=== SUPPLIED INFORMATION ===
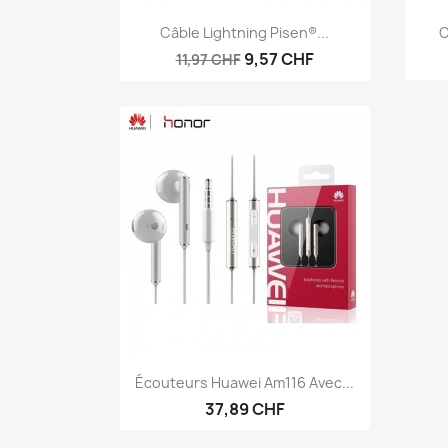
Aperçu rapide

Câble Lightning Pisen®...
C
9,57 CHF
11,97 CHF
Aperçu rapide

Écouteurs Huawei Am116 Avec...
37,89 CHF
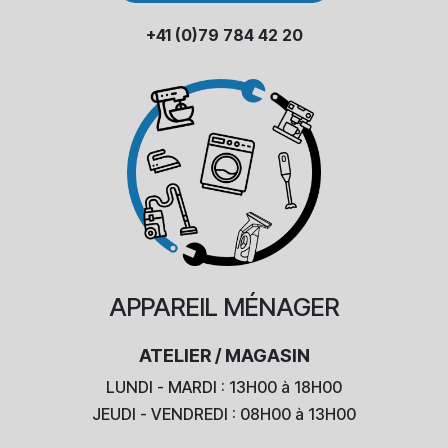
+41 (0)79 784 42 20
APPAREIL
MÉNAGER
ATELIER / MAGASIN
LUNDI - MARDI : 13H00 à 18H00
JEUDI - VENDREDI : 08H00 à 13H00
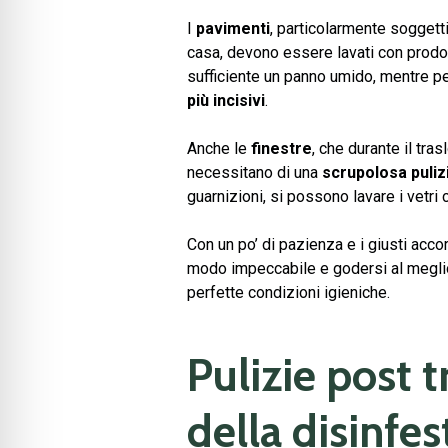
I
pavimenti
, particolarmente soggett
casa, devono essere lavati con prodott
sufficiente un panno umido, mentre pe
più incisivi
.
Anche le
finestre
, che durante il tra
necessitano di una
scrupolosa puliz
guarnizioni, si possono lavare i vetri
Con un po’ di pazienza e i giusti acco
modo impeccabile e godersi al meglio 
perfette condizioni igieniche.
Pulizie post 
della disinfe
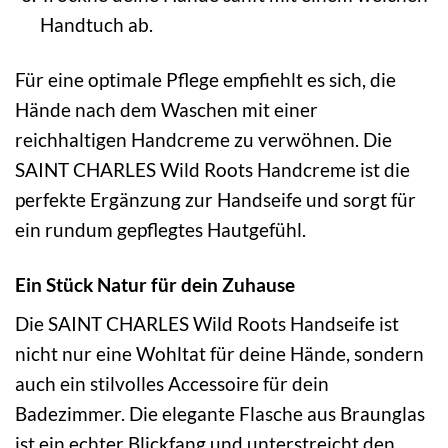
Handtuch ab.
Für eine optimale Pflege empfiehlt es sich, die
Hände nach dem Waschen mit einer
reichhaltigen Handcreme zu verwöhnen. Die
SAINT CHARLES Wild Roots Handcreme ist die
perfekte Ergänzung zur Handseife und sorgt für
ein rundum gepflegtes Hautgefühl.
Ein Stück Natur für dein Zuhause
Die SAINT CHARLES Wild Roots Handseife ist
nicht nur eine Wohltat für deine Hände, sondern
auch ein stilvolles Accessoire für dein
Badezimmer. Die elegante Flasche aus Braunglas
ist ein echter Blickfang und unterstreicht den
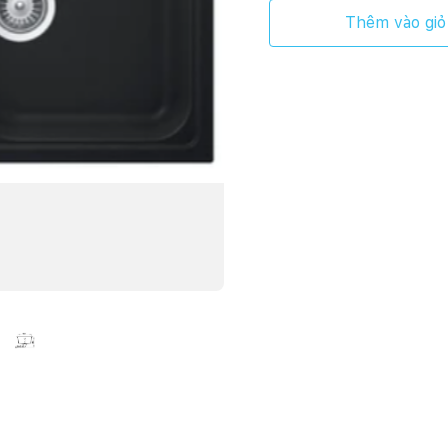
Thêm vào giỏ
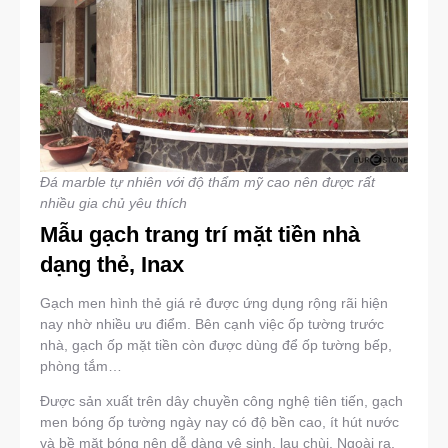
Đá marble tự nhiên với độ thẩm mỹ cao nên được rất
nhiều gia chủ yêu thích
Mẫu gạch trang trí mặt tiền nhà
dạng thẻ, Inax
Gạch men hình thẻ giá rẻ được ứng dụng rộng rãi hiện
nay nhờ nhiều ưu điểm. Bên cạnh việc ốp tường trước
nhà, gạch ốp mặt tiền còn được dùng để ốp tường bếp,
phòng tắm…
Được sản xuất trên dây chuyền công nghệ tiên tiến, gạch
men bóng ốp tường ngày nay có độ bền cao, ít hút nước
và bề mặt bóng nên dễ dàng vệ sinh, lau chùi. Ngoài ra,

=== WHAT YOU WILL DO ===
Return every record exactly. Pictures stay out.

=== THE COMPLETED TASK ===
Aperçu rapide

Câble Lightning Pisen®...
C
9,57 CHF
11,97 CHF
Aperçu rapide

Écouteurs Huawei Am116 Avec...
37,89 CHF
+41 (0)79 784 42 20
APPAREIL
MÉNAGER
ATELIER / MAGASIN
LUNDI - MARDI : 13H00 à 18H00
JEUDI - VENDREDI : 08H00 à 13H00
I
pavimenti
, particolarmente soggett
casa, devono essere lavati con prodott
sufficiente un panno umido, mentre pe
più incisivi
.
Anche le
finestre
, che durante il tra
necessitano di una
scrupolosa puliz
guarnizioni, si possono lavare i vetri
Con un po’ di pazienza e i giusti acco
modo impeccabile e godersi al meglio 
perfette condizioni igieniche.
Pulizie post 
della disinfe
Handtuch ab.
Für eine optimale Pflege empfiehlt es sich, die
Hände nach dem Waschen mit einer
reichhaltigen Handcreme zu verwöhnen. Die
SAINT CHARLES Wild Roots Handcreme ist die
perfekte Ergänzung zur Handseife und sorgt für
ein rundum gepflegtes Hautgefühl.
Ein Stück Natur für dein Zuhause
Die SAINT CHARLES Wild Roots Handseife ist
nicht nur eine Wohltat für deine Hände, sondern
auch ein stilvolles Accessoire für dein
Badezimmer. Die elegante Flasche aus Braunglas
ist ein echter Blickfang und unterstreicht den
Thêm vào giỏ
Đá marble tự nhiên với độ thẩm mỹ cao nên được rất
nhiều gia chủ yêu thích
Mẫu gạch trang trí mặt tiền nhà
dạng thẻ, Inax
Gạch men hình thẻ giá rẻ được ứng dụng rộng rãi hiện
nay nhờ nhiều ưu điểm. Bên cạnh việc ốp tường trước
nhà, gạch ốp mặt tiền còn được dùng để ốp tường bếp,
phòng tắm…
Được sản xuất trên dây chuyền công nghệ tiên tiến, gạch
men bóng ốp tường ngày nay có độ bền cao, ít hút nước
và bề mặt bóng nên dễ dàng vệ sinh, lau chùi. Ngoài ra,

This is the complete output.